Sadder still is all that is ripped from our souls when we recklessly respond. Dignity, peace of mind, clarity of conscience – attributes that require patient cultivation, character traits that take years to develop and only seconds to destroy. Virtues without which the nobility of the human spirit will die.
Honeybees don't know that something dies when they try to defend themselves. But we're smarter. Shouldn't we?
Copyright 2008
Monday, March 31, 2008
Sew Simple
What she did teach me was to stitch a hem so delicate as to be invisible and so strong as to be unravelable, to set in a sleeve with no puckers and lay out a pattern with no waste of fabric. She taught me how to figure yardage, how to match thread, how to make a dart, a pleat and a tuck and how to put on a waistband.
By the time I took home ec in the eighth grade I was earning spending money by helping Mama who, as we used to say, took in sewing. I steam-pressed the seams and put in the hems of the dresses and coats and blouses she made for the ladies who, for some reason I could not fathom at the time, preferred homemade clothes to the ones hanging in the windows at Henry's and Tilli's and Belk.
I was, then, most resentful of Miss Williams's requirement that I use tracing paper to mark seam lines. Any idiot, it seemed to me, ought to be able to hold the fabric against the seam guide and stitch a straight line.
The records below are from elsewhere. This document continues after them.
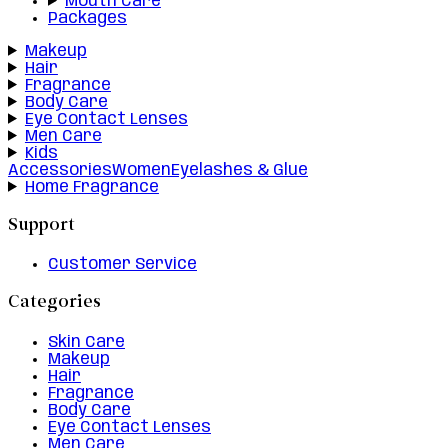
Mouth Care
Packages
Makeup
Hair
Fragrance
Body Care
Eye Contact Lenses
Men Care
Kids
Accessories
Women
Eyelashes & Glue
Home Fragrance
Support
Customer Service
Categories
Skin Care
Makeup
Hair
Fragrance
Body Care
Eye Contact Lenses
Men Care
I also couldn't understand why she would want me to make an apron when, heaven's to Betsy, I'd mastered that three years before in fifth grade 4-H.
I eventually won that battle and while everyone else was trying to figure out how to make their apron gathers uniform, I was obnoxiously trimming the facing on the neck of my dress and imagining how cool it was that my project was actually going to see use whereas my classmates' would most likely end up stuffed into their bottom dresser drawers.
Infinitely more satisfying, however, than being able to say, "I made it myself," is being able – as result of what my mother taught me – to recognize quality workmanship, an ability that transfers far beyond the walls of a clothing store and into more intangible endeavors. Unrolling a piece of fabric from a bolt and crushing a corner of it to test its hand is a good metaphor for determining the sincerity of a relationship. Matching plaids is akin to finding the right job or neighborhood or mate.
Even the terminology of sewing teaches lessons: Selvage and bias conjure up vivid images of the contrast between flexibility and rigidity. Seam allowance and presser foot and tension knob speak to the necessity, not just the unavoidability, of structure and rules.
All of which may be why no one learns to sew anymore. It requires time. It requires discipline. It requires stillness, quietness and concentration, all of which are commodities in short supply in a world where we drink instant coffee, send instant messages and long to be instant winners.
It's been a long time since I laid out my last pattern, pinned my last seam or threaded my last bobbin, but sometimes when I need to be reminded of the all I learned watching Mama hunched over a Singer sewing machine, its own peculiar song caught by the breeze through the open window and suffused into the summer night, I find my way to a store that still has an aisle marked notions. I take a deep breath and run my fingers over the rainbow of Coats and Clark spools, spin the button rack, flip through a few pages of the Simplicity pattern book and, in no longer than it takes to thread a needle, I am myself again.
Mama didn't teach me to cook, but what she did teach me was so much more important than that.